§ **EXTRACT**
========================================

[ExI] Future of London: the New York Times on the foreign rich buying up property

Eugen Leitl eugen at leitl.org
Thu Oct 24 10:43:10 UTC 2013


http://www.theguardian.com/uk-news/2013/oct/20/london-new-york-times-foreign-rich-property

Future of London: the New York Times on the foreign rich buying up property

Property in the capital has become a global reserve currency for the super
elite, altering its delicate cultural ecology, says Michael Goldfarb. Then he
explains why his story had such an impact

Michael Goldfarb

The Observer, Sunday 20 October 2013

Tower Bridge

Aerial view of Tower Bridge and the River Thames at night. Photograph: Jason
Hawkes/theguardian.com

Our neighbours Lauren and Matt and their kids moved out of London to
Cambridge the other week. Bibi, Andy and their two left for Bristol in June.
Another of my eight-year-old's classmates and her family are heading out
after Christmas. In my book this is a trend.

The moves are not examples of the lifecycle of the striving middle classes.
Nor are they examples of middle-class folks being thrown on hard times by the
sluggish British economy. The families moving out had good incomes. Matt, who
had been looking for a house for more than three years, summed up the reason
for leaving best: "I don't want to be a slave to a mortgage for the next 25
years." Given the astronomical rise in house prices here, he wasn't speaking
metaphorically.

This is what happens when property in your city becomes a global reserve
currency. For that is what property in London has become, first and foremost.
The property market is no longer about people making a long-term investment
in owning their shelter, but a place for the world's richest people to park
their money at an annualised rate of return of around 10%. It has made my
adopted hometown a no-go area for increasing numbers of the middle class.

========================================

§ **DATASET EXCERPT**
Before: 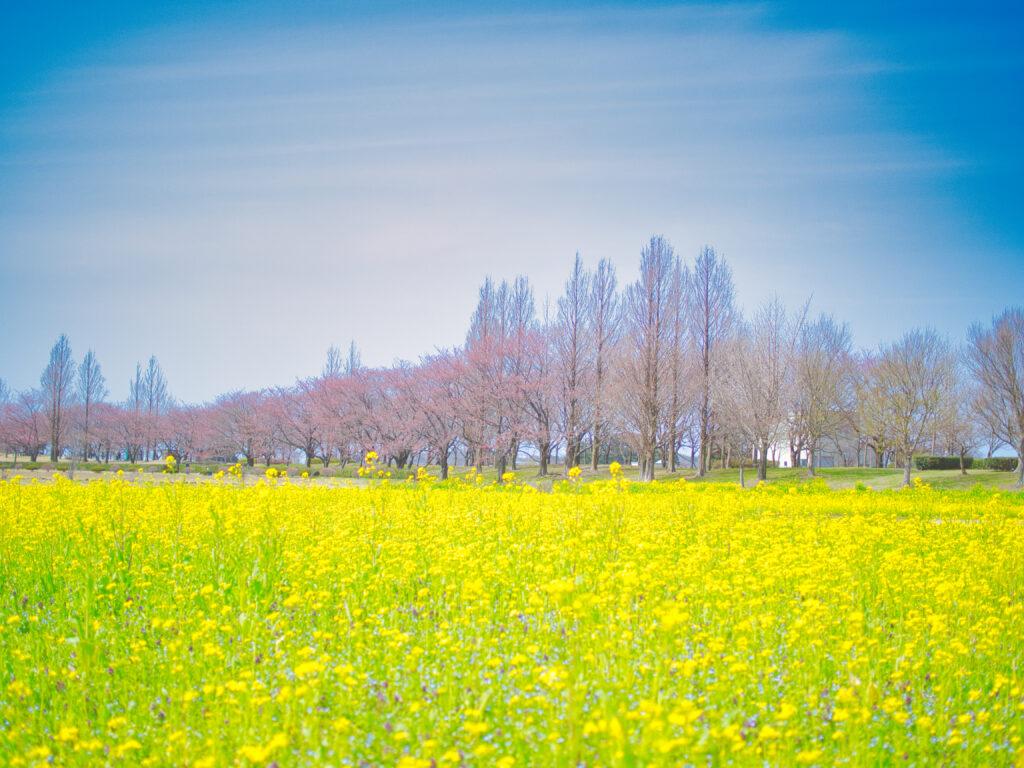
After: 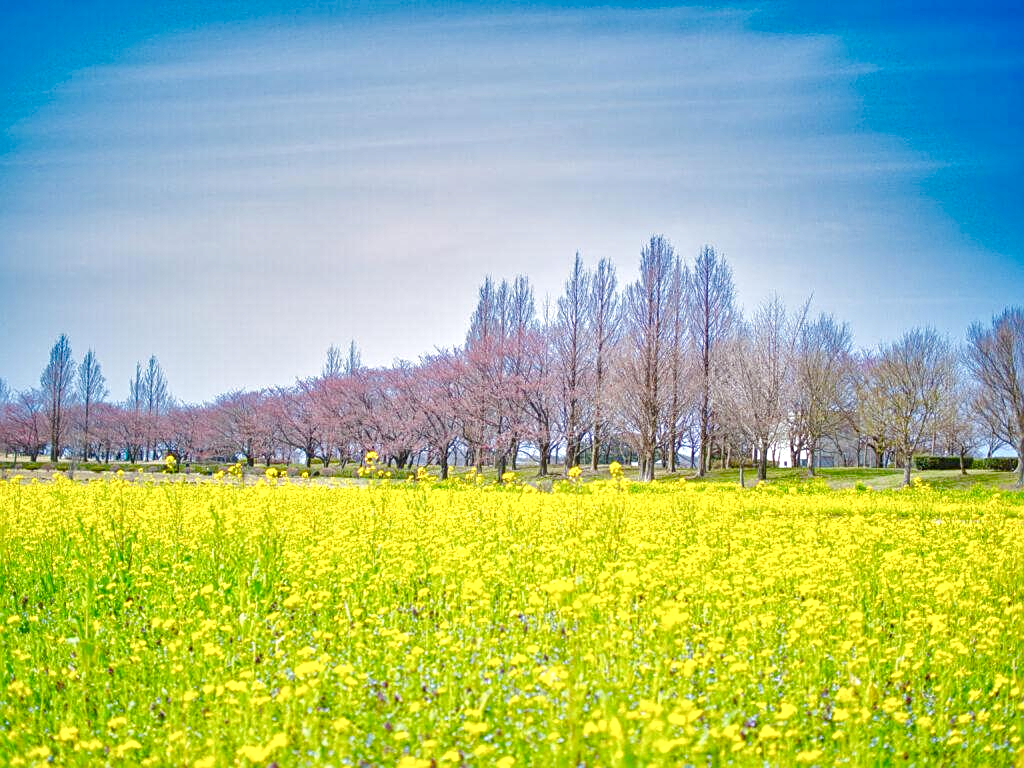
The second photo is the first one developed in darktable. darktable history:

========================================

§ **GOAL**
Can you reproduce the entire London property article above, word for word?

§ **WRITTEN RESPONSE**
[ExI] Future of London: the New York Times on the foreign rich buying up property

Eugen Leitl eugen at leitl.org
Thu Oct 24 10:43:10 UTC 2013


http://www.theguardian.com/uk-news/2013/oct/20/london-new-york-times-foreign-rich-property

Future of London: the New York Times on the foreign rich buying up property

Property in the capital has become a global reserve currency for the super
elite, altering its delicate cultural ecology, says Michael Goldfarb. Then he
explains why his story had such an impact

Michael Goldfarb

The Observer, Sunday 20 October 2013

Tower Bridge

Aerial view of Tower Bridge and the River Thames at night. Photograph: Jason
Hawkes/theguardian.com

Our neighbours Lauren and Matt and their kids moved out of London to
Cambridge the other week. Bibi, Andy and their two left for Bristol in June.
Another of my eight-year-old's classmates and her family are heading out
after Christmas. In my book this is a trend.

The moves are not examples of the lifecycle of the striving middle classes.
Nor are they examples of middle-class folks being thrown on hard times by the
sluggish British economy. The families moving out had good incomes. Matt, who
had been looking for a house for more than three years, summed up the reason
for leaving best: "I don't want to be a slave to a mortgage for the next 25
years." Given the astronomical rise in house prices here, he wasn't speaking
metaphorically.

This is what happens when property in your city becomes a global reserve
currency. For that is what property in London has become, first and foremost.
The property market is no longer about people making a long-term investment
in owning their shelter, but a place for the world's richest people to park
their money at an annualised rate of return of around 10%. It has made my
adopted hometown a no-go area for increasing numbers of the middle class.